# [Try it]
Your answer should consist only of the lines below from the one with "Bucket List Group Travel LLC" through the one with "Sistema de Turnos - Iniciar Sesión", copied exactly.

-------

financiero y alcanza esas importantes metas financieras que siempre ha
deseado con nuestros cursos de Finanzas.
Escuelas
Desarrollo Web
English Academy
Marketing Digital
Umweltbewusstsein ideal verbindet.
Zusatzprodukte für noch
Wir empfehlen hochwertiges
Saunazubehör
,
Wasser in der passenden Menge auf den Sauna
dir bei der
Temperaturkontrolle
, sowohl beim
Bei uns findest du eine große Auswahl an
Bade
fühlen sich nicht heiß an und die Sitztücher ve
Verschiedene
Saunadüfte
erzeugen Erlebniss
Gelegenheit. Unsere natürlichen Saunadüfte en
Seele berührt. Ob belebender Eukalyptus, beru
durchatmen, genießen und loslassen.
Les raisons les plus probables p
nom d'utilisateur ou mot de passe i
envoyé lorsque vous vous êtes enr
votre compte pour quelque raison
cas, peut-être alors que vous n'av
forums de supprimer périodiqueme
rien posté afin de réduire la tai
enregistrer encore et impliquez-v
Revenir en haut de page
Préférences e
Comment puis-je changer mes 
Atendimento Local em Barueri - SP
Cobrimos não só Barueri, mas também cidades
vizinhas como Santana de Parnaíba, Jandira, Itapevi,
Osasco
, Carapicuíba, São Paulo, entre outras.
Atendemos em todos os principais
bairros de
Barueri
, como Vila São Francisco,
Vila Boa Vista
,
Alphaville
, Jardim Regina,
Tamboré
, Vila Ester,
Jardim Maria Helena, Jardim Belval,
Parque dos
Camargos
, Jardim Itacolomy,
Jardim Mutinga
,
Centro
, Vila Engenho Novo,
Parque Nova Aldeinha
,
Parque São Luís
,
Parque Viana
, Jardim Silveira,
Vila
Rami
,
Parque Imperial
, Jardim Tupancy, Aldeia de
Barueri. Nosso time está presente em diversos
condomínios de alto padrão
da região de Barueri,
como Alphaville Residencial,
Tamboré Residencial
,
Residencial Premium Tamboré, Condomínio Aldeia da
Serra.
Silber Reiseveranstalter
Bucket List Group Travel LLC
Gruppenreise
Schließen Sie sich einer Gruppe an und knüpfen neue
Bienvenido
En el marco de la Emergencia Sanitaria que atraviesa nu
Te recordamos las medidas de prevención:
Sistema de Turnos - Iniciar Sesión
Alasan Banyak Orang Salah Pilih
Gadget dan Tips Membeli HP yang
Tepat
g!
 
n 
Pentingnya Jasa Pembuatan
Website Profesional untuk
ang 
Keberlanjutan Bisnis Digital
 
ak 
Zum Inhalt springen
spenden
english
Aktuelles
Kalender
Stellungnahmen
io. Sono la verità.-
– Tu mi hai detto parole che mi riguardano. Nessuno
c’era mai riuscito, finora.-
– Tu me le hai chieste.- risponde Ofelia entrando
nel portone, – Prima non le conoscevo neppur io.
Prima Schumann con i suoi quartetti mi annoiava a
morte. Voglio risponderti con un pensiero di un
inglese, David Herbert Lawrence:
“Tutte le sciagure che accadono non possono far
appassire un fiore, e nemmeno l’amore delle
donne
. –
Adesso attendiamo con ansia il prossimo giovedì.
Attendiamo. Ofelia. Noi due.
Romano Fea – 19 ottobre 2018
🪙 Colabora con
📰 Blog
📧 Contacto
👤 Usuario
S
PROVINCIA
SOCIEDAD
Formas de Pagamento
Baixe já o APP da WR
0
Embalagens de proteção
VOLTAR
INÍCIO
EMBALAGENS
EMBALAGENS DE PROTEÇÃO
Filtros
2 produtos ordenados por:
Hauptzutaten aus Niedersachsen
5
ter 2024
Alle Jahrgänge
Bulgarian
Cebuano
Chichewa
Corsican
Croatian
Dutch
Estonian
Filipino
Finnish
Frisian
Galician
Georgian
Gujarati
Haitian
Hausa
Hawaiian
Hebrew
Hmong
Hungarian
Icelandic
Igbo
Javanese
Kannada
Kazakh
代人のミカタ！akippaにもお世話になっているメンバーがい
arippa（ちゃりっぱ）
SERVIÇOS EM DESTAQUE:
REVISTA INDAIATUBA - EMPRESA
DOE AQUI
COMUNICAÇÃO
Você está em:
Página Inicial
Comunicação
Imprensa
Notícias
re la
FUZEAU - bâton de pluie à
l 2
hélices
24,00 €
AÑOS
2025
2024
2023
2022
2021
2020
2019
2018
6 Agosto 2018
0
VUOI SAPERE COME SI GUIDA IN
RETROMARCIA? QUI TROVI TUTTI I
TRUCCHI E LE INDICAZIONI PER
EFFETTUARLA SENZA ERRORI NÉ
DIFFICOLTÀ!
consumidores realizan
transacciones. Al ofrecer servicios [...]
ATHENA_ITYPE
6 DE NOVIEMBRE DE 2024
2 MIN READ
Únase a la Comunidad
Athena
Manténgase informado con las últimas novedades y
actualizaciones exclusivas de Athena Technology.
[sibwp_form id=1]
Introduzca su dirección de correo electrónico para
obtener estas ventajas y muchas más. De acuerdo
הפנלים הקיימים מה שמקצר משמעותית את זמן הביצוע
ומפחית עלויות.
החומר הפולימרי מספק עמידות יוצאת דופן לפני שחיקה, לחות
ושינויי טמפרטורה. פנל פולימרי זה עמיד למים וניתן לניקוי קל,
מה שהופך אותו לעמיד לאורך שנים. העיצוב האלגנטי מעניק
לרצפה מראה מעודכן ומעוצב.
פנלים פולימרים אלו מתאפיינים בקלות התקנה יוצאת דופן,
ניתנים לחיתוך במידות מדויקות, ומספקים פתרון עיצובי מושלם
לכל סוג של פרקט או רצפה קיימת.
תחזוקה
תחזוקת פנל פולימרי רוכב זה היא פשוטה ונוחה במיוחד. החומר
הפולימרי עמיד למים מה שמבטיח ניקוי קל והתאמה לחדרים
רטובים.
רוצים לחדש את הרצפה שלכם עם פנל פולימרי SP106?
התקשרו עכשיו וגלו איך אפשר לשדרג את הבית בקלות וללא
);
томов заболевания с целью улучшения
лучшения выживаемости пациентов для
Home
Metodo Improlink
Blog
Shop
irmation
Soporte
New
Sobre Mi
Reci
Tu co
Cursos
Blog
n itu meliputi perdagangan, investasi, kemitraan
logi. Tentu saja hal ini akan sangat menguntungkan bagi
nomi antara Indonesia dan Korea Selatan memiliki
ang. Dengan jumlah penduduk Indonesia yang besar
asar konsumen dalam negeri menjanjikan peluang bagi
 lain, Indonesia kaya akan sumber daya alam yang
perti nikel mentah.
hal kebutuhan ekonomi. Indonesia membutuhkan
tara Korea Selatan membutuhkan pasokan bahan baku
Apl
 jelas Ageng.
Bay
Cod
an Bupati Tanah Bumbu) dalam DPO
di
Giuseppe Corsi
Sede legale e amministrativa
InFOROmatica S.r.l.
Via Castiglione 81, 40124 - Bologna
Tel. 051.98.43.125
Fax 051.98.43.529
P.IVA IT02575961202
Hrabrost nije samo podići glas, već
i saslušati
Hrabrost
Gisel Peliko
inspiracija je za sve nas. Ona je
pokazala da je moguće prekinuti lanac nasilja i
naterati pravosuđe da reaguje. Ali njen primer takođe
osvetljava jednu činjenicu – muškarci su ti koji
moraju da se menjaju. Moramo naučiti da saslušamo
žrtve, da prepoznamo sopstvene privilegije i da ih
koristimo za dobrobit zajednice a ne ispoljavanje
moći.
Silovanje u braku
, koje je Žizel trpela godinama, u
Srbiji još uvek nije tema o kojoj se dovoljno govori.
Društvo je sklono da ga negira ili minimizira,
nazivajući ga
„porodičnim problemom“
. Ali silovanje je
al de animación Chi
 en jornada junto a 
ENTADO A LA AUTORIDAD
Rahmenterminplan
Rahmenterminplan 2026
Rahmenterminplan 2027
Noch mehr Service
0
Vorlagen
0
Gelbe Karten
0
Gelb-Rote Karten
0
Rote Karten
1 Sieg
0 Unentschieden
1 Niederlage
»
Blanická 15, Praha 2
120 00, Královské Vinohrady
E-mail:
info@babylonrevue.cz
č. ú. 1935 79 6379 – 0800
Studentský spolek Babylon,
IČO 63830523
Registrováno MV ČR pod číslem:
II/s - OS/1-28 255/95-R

-------

# [Task result]
Bucket List Group Travel LLC
Gruppenreise
Schließen Sie sich einer Gruppe an und knüpfen neue
Bienvenido
En el marco de la Emergencia Sanitaria que atraviesa nu
Te recordamos las medidas de prevención:
Sistema de Turnos - Iniciar Sesión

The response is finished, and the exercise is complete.